▶ [TASK DATA]:

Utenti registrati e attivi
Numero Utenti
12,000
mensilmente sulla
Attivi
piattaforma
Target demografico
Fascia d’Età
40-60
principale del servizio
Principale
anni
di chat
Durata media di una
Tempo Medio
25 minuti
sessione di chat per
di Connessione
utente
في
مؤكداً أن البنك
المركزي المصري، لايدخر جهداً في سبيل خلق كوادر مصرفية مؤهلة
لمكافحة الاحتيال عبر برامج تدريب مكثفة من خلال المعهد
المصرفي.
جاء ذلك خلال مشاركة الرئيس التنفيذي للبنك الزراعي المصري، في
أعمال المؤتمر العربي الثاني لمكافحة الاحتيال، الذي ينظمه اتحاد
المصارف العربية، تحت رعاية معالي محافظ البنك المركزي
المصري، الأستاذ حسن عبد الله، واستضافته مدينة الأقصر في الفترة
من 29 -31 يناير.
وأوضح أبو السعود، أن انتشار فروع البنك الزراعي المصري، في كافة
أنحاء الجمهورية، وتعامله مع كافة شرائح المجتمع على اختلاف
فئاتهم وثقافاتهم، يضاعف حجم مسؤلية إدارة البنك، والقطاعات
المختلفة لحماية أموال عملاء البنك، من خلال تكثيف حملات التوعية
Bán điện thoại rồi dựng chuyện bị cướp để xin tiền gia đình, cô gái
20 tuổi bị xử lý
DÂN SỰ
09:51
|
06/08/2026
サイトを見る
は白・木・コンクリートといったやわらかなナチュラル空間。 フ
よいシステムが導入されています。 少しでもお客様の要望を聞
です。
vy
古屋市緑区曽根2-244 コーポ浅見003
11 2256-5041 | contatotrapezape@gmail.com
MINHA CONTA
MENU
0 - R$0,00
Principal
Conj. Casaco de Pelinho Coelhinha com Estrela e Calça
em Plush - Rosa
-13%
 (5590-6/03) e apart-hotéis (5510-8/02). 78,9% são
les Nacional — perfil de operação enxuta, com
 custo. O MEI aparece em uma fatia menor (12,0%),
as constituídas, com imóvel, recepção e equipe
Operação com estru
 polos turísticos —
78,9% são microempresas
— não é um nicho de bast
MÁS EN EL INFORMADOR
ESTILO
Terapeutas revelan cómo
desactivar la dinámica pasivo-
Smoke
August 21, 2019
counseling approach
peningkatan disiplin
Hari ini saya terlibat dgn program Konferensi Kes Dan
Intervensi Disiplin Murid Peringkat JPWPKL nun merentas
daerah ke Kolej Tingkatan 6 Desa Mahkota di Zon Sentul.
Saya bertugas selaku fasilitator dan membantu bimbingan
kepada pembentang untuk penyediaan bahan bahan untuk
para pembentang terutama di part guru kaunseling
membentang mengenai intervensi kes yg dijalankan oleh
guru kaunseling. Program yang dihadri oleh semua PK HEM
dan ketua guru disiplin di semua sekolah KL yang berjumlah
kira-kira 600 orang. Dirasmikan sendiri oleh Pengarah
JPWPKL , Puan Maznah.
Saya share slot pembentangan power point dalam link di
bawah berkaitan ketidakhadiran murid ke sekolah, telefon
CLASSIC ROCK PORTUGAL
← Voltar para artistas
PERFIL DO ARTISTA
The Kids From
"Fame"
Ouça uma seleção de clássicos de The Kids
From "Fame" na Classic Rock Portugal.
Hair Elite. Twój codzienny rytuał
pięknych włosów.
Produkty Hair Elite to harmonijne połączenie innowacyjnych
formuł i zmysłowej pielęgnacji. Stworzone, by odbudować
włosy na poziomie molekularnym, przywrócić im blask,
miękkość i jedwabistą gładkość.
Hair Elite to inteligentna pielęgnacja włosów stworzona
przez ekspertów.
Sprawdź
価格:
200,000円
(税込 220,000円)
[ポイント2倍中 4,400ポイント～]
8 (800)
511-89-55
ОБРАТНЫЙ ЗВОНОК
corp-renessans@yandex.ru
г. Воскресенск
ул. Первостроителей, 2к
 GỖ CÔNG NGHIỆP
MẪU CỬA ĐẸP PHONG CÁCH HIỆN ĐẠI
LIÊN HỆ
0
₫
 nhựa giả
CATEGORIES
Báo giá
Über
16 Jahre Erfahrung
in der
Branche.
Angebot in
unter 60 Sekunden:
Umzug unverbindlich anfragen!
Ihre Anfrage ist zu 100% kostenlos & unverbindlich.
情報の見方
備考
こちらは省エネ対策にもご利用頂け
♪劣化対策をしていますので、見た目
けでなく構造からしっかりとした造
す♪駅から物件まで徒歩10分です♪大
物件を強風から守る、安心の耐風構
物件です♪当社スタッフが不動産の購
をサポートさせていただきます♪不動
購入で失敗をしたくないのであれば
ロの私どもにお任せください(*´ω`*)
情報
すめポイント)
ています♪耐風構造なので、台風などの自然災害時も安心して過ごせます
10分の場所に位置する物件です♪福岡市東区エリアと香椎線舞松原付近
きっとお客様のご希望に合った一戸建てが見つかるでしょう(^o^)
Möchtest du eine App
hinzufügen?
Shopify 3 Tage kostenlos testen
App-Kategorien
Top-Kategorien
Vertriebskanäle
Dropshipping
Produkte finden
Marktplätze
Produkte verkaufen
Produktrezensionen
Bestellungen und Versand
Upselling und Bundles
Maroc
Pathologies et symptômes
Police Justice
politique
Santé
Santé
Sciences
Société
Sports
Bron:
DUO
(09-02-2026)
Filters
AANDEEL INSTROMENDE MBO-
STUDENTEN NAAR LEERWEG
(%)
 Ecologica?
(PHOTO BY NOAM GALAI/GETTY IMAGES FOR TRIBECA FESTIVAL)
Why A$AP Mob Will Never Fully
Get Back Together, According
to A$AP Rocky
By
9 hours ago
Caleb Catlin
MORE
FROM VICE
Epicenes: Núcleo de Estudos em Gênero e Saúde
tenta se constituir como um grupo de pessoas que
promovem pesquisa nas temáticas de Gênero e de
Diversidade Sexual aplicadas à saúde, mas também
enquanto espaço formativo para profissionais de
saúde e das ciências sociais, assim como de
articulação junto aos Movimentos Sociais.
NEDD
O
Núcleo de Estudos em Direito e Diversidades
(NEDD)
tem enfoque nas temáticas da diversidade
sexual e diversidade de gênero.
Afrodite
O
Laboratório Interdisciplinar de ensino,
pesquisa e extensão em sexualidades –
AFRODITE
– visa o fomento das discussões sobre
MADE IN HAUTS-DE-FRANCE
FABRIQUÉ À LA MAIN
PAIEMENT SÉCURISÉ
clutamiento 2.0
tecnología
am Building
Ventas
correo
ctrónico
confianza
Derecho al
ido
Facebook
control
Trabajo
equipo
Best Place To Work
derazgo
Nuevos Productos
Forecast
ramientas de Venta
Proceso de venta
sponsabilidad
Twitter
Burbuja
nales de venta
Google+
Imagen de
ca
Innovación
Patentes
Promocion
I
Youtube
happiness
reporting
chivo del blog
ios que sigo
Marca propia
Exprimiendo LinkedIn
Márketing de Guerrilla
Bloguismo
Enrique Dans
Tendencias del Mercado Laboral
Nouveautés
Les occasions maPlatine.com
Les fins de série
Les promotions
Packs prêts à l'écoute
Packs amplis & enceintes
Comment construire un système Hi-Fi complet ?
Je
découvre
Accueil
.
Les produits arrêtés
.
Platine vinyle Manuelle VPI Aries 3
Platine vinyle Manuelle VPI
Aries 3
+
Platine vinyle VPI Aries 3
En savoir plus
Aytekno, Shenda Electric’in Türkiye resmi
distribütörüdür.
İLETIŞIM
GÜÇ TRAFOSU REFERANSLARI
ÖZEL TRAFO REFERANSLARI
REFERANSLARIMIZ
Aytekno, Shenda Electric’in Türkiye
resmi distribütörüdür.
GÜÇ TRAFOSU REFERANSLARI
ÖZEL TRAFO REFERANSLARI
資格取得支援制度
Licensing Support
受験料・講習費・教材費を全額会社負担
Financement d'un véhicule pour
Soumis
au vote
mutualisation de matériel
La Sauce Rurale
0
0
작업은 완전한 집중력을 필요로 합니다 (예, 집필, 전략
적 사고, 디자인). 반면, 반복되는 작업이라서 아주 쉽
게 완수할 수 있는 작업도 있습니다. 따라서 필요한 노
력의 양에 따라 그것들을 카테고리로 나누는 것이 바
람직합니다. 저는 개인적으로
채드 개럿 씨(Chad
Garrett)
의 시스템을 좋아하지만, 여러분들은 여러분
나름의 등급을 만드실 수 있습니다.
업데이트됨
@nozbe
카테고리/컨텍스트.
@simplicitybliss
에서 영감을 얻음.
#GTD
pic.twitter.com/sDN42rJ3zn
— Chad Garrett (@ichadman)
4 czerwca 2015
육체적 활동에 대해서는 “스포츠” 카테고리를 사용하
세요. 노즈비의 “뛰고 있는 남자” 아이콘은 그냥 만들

▶ [WHAT TO DO]:
Edit the data from its first line through the line containing "فئاتهم وثقافاتهم، يضاعف", both included: write those lines out again with "piattaforma" replaced by "app" and nothing else changed.

▶ [ANSWER SECTION]:
Utenti registrati e attivi
Numero Utenti
12,000
mensilmente sulla
Attivi
app
Target demografico
Fascia d’Età
40-60
principale del servizio
Principale
anni
di chat
Durata media di una
Tempo Medio
25 minuti
sessione di chat per
di Connessione
utente
في
مؤكداً أن البنك
المركزي المصري، لايدخر جهداً في سبيل خلق كوادر مصرفية مؤهلة
لمكافحة الاحتيال عبر برامج تدريب مكثفة من خلال المعهد
المصرفي.
جاء ذلك خلال مشاركة الرئيس التنفيذي للبنك الزراعي المصري، في
أعمال المؤتمر العربي الثاني لمكافحة الاحتيال، الذي ينظمه اتحاد
المصارف العربية، تحت رعاية معالي محافظ البنك المركزي
المصري، الأستاذ حسن عبد الله، واستضافته مدينة الأقصر في الفترة
من 29 -31 يناير.
وأوضح أبو السعود، أن انتشار فروع البنك الزراعي المصري، في كافة
أنحاء الجمهورية، وتعامله مع كافة شرائح المجتمع على اختلاف
فئاتهم وثقافاتهم، يضاعف حجم مسؤلية إدارة البنك، والقطاعات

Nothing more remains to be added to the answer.